::: 所给条目 :::

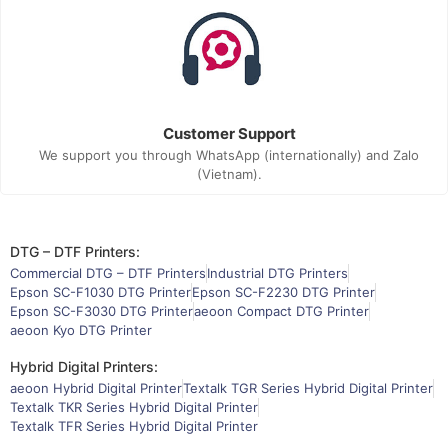
Customer Support
We support you through WhatsApp (internationally) and Zalo
(Vietnam).
DTG – DTF Printers:
Commercial DTG – DTF Printers
Industrial DTG Printers
Epson SC-F1030 DTG Printer
Epson SC-F2230 DTG Printer
Epson SC-F3030 DTG Printer
aeoon Compact DTG Printer
aeoon Kyo DTG Printer
Hybrid Digital Printers:
aeoon Hybrid Digital Printer
Textalk TGR Series Hybrid Digital Printer
Textalk TKR Series Hybrid Digital Printer
Textalk TFR Series Hybrid Digital Printer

:::

**任务目标**
把上面所有记录的文字逐行转写成一个 JSON 字符串列表，每行对应一个字符串，空行不计。答案中不要包含图片标记。

**练习答案**
[
  "Customer Support",
  "We support you through WhatsApp (internationally) and Zalo",
  "(Vietnam).",
  "DTG – DTF Printers:",
  "Commercial DTG – DTF Printers",
  "Industrial DTG Printers",
  "Epson SC-F1030 DTG Printer",
  "Epson SC-F2230 DTG Printer",
  "Epson SC-F3030 DTG Printer",
  "aeoon Compact DTG Printer",
  "aeoon Kyo DTG Printer",
  "Hybrid Digital Printers:",
  "aeoon Hybrid Digital Printer",
  "Textalk TGR Series Hybrid Digital Printer",
  "Textalk TKR Series Hybrid Digital Printer",
  "Textalk TFR Series Hybrid Digital Printer"
]